Design, Cultural Traditions and the Environment
DES 201 Design, Cultural Traditions and the Environment spring 2017
department of design, cvpa, syracuse university
TEST 5, PART A, Essay/Take-Home: Ancient China & Japan Due Wed,
To be turned in in class, printed, same format requirements as previously. THIS MUST BE TURNED IN AS ONE SHEET!
All of the works asked about below (including the Pagoda building type and its evolution) are pictured in the textbook. Use those images to help you be accurate and specific in your comparisons and expalnations.
1.a) Discuss the Nanchan Temple as a typical example of ancient Chinese architecture. What are the key characteristics of structure, material and form, how do they relate directly to the natural environment of ancient China? How do these traits in turn relate to the key cultural beliefs and ways of thinking in ancient Chinese society? In other words, how is it typical of the main form of ancient Chinese architecture we studied, and how can you use it as an example of some of the “big ideas” (for China) discussed in class? Consider Confucianism and Daoism as two different strands of Chinese thinking, and discuss how the Temple reflects both in specific ways. (Talk about specific features of the building that are typical of classic Chinese architecture.)
b) Now consider the Ise Shrine in the same way? What is Japanese about it, and how does it exemplify the main ideas we discussed? How would you distinguish it from the Nanchan Temple? What’s different, but also what is similar, and why? Remember to consider the site (designed landscape) immediately around the central shrine buildings (as compared with the Nanchan Temple setting) as it has important implications for answering the question.
Remember to discuss Shinto as a characteristically Japanese way of spirituality, as it is expressed at the Shrine.
2.a) Consider the “Moon Cakes” (Rainbow-Bridge-to-the-Moon) story. What is the type of building that is noted early in the story and is important to it’s imagery and themes. What is the significance of this particular building to the story in terms of what the story is about and what it presents as key themes? What is the origin, very simply, of this building type as we discussed it in class, and why is it so significant as an expression of certain ancient Chinese ideas? What aspects of, or elements in the story reinforce the deeper ideas or themes you relate to this history? What specific features or aspects of the building type help to express its meaning?
b) Now look at the Chinese Silk Banner in the textbook, consider it as discussed in class – and in light of the Moon Cakes story asked about above. How does is the banner typically ancient Chinese in terms of symbols, and key ideas or attitudes? What main ideas or attitudes does silk as used in ancient Chinese design seem to most directly relate to, and how? Your answer to 2b should have some connection to your answer to 2a.

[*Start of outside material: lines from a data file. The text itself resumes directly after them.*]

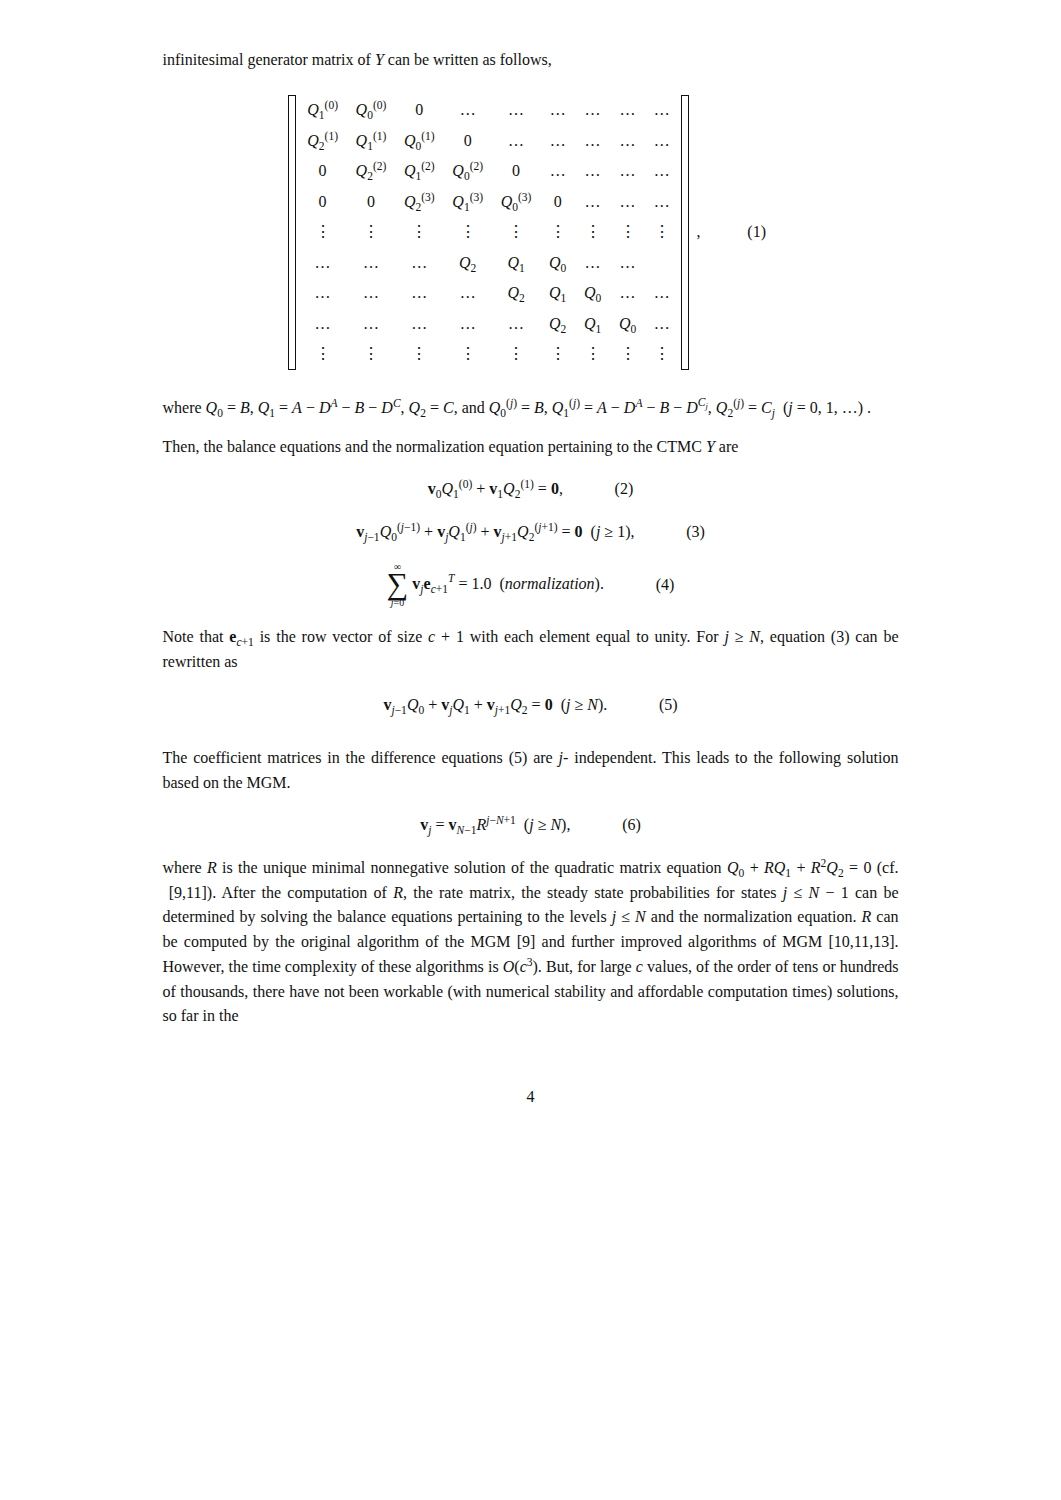infinitesimal generator matrix of Y can be written as follows,
| Q 1 (0) | Q 0 (0) | 0 | … | … | … | … | … | … |
| Q 2 (1) | Q 1 (1) | Q 0 (1) | 0 | … | … | … | … | … |
| 0 | Q 2 (2) | Q 1 (2) | Q 0 (2) | 0 | … | … | … | … |
| 0 | 0 | Q 2 (3) | Q 1 (3) | Q 0 (3) | 0 | … | … | … |
| ⋮ | ⋮ | ⋮ | ⋮ | ⋮ | ⋮ | ⋮ | ⋮ | ⋮ |
| … | … | … | Q 2 | Q 1 | Q 0 | … | … | |
| … | … | … | … | Q 2 | Q 1 | Q 0 | … | … |
| … | … | … | … | … | Q 2 | Q 1 | Q 0 | … |
| ⋮ | ⋮ | ⋮ | ⋮ | ⋮ | ⋮ | ⋮ | ⋮ | ⋮ |
,
(1)
where Q0 = B, Q1 = A − DA − B − DC, Q2 = C, and Q0(j) = B, Q1(j) = A − DA − B − DCj, Q2(j) = Cj (j = 0, 1, …) .
Then, the balance equations and the normalization equation pertaining to the CTMC Y are
v0Q1(0) + v1Q2(1) = 0,
(2)
vj−1Q0(j−1) + vjQ1(j) + vj+1Q2(j+1) = 0 (j ≥ 1),
(3)
∞ ∑ j=0 vjec+1T = 1.0 (normalization).
(4)
Note that ec+1 is the row vector of size c + 1 with each element equal to unity. For j ≥ N, equation (3) can be rewritten as
vj−1Q0 + vjQ1 + vj+1Q2 = 0 (j ≥ N).
(5)
The coefficient matrices in the difference equations (5) are j- independent. This leads to the following solution based on the MGM.
vj = vN−1Rj−N+1 (j ≥ N),
(6)
where R is the unique minimal nonnegative solution of the quadratic matrix equation Q0 + RQ1 + R2Q2 = 0 (cf. [9,11]). After the computation of R, the rate matrix, the steady state probabilities for states j ≤ N − 1 can be determined by solving the balance equations pertaining to the levels j ≤ N and the normalization equation. R can be computed by the original algorithm of the MGM [9] and further improved algorithms of MGM [10,11,13]. However, the time complexity of these algorithms is O(c3). But, for large c values, of the order of tens or hundreds of thousands, there have not been workable (with numerical stability and affordable computation times) solutions, so far in the
4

3.a) Consider the Japanese Album Leaf calligraphy shown in the textbook and in class: How is it typically Japanese in character, and how does this work of Japanese calligraphy relate to the Feng Ju album selection of Chinese calligraphy (also shown in the Textbook)? Relate them to the typical traits / themes we outlined for the two cultures.
b) Can you find (and explain) a link to the Bamboo Cutter story in this work, or in any of the Japanese design we looked at? Relate it to the calligraphy above (the Album Leaf calligraphy), but also to Japanese architecture or interior design in some way (the Ise Shrine, at least). (Go back to the main theme we developed for Japanese design.)
c) Briefly state the important differences between the Yin-Yang symbol from Daoism and the Enso form from Zen Buddhist practice, as discussed in class, in the context of (in connection with) the observations you made about calligraphy above.